Thursday, February 16, 2012

Community Coffee: French Vanilla Roast

Life is either a daring adventure or nothing.
                                 Helen Keller




Welcome to the second love of my life...Juno!  She is the sweetest baby I know next to my dearest Cookie Monster.  Chris has most fortunately returned from Iraq much earlier than expected, so we are back in El Paso muddling through life and cleaning up way too much dog urine.  

Since graduating and receiving my teacher certificates, I have yet to find a job.  This challenge leaves me constantly stressed and frustrated, but also brings me closer to God.  I like that we live relatively far from base because it guarantees me enough time to pray and focus on God while driving.  Speaking of, God blessed me with a car!  I no longer have to depend on Chris and his work schedule to go anywhere and continue on my job hunt.  

Lent will be arriving soon.  Time just seems to fly by right now.  I'm still contemplating what I will do for Lent to bring me closer to God and find that inner joy that sustains my life.  I do not just want to give something up, but give back to the community.  One of the biggest challenges I face with Chris is our different views on religion.  I try not to define my relationship with God through religion.  Catholicism is one way stay connected with my Father, however my relationship is personal.  Chris and I were talking about the health bill Obama wants to pass.  This bill requires all employers to provide health insurance that covers abortion and contraceptives.  How can the Catholic church be expected to provide healthcare that directly conflicts laws?  Although I do not believe in abortion, I believe that each decision is between God and that woman.  It was an interesting conversation that really made me love him more, if that's even possible.  We also discussed confession.  The great debate that Chris believes is a terrible concept.  I tried to explain to Chris the purpose of confession through my understanding.  Telling a priest, hopefully the most upstanding moral person within the community how you have sinned (rather intentionally or not) simply keeps accountability.
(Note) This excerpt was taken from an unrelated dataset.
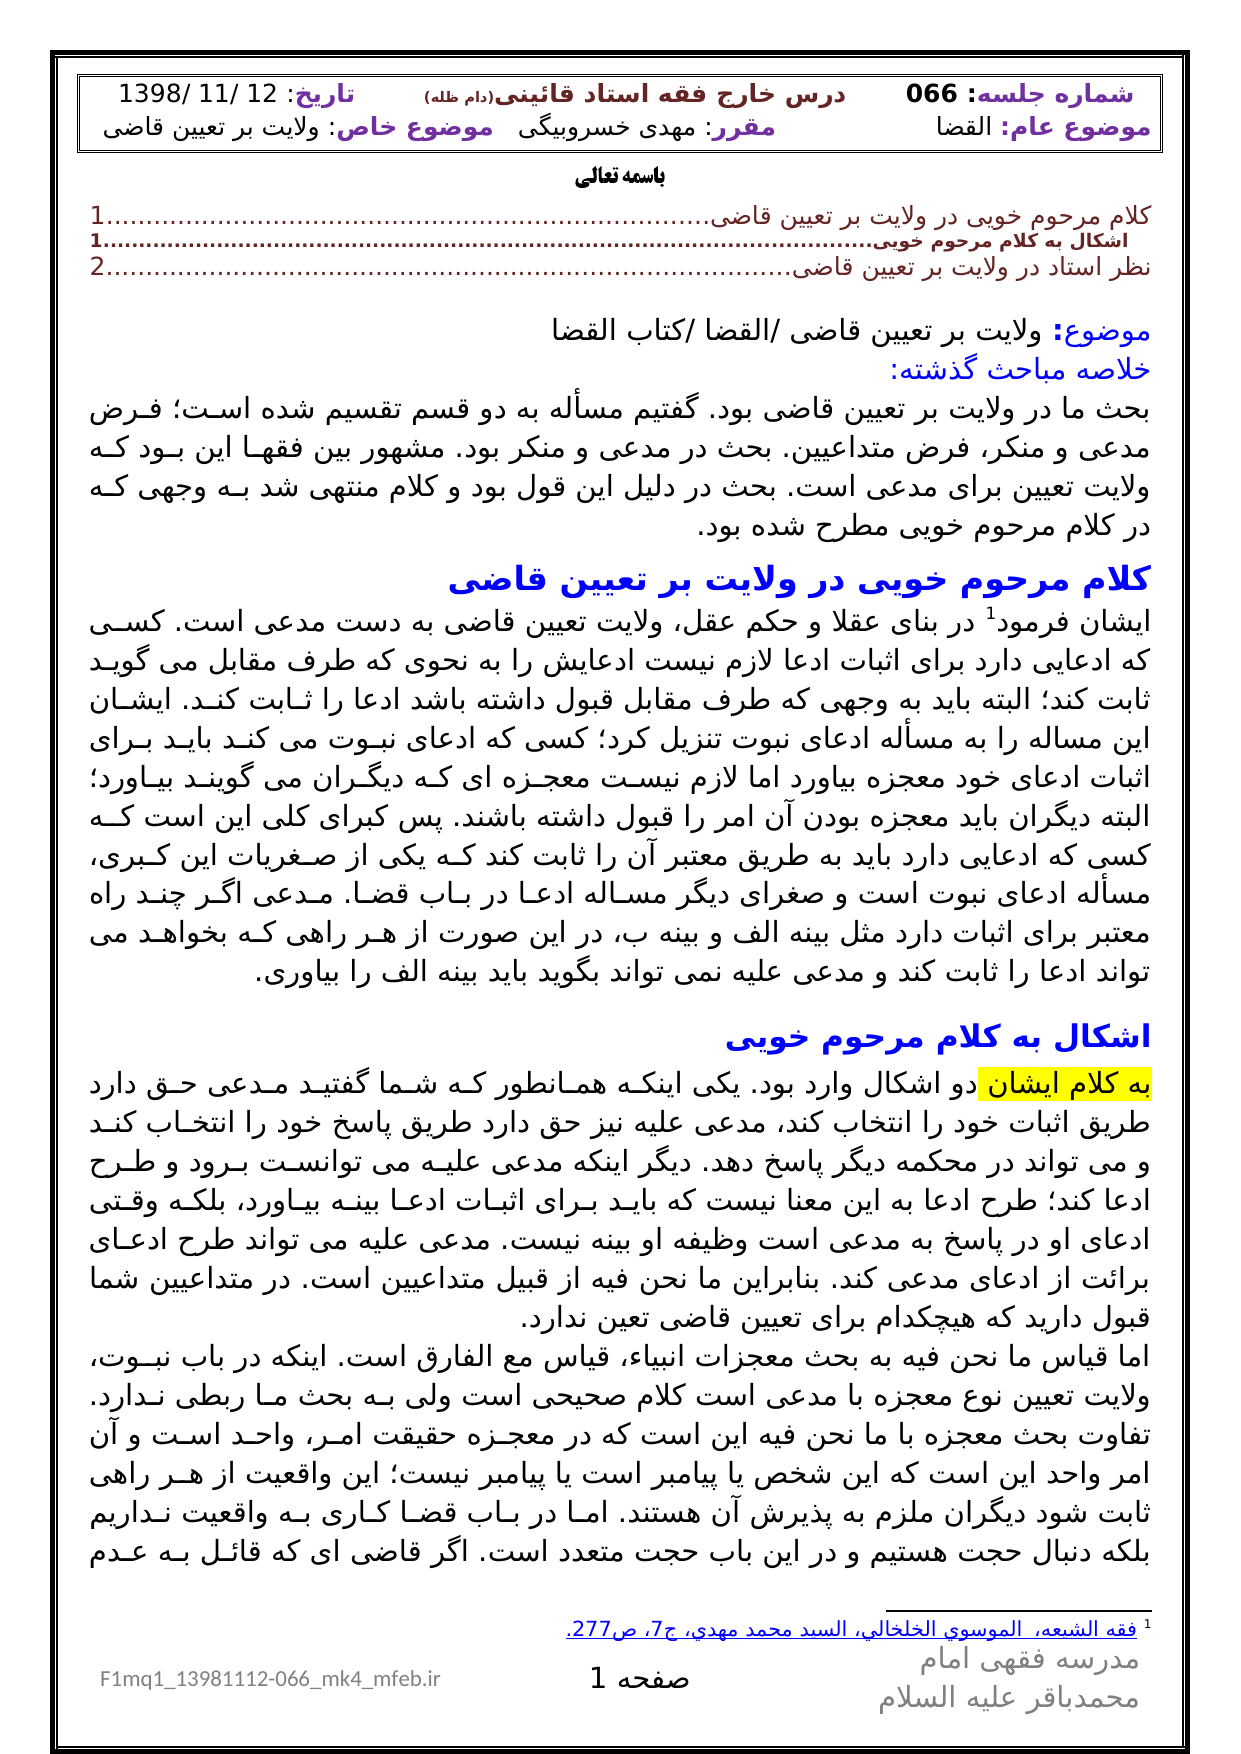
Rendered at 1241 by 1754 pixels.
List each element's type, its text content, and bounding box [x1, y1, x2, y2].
Yes, you should and have probably talked to directly to God about it, but having to tell someone else who can also intercede on your behalf, (kind of like Jesus did for our sins) really makes the act of Forgiveness huge and meaningful.  It's not a requirement, but it's there for those of us that need that extra push and maybe a kick in the butt to fix ourselves.   

Anyways, basically my life is slowly coming together, as our apartment.  We really have so much to be thankful for in that we have furniture, vehicles and money in our bank account to sustain our lives.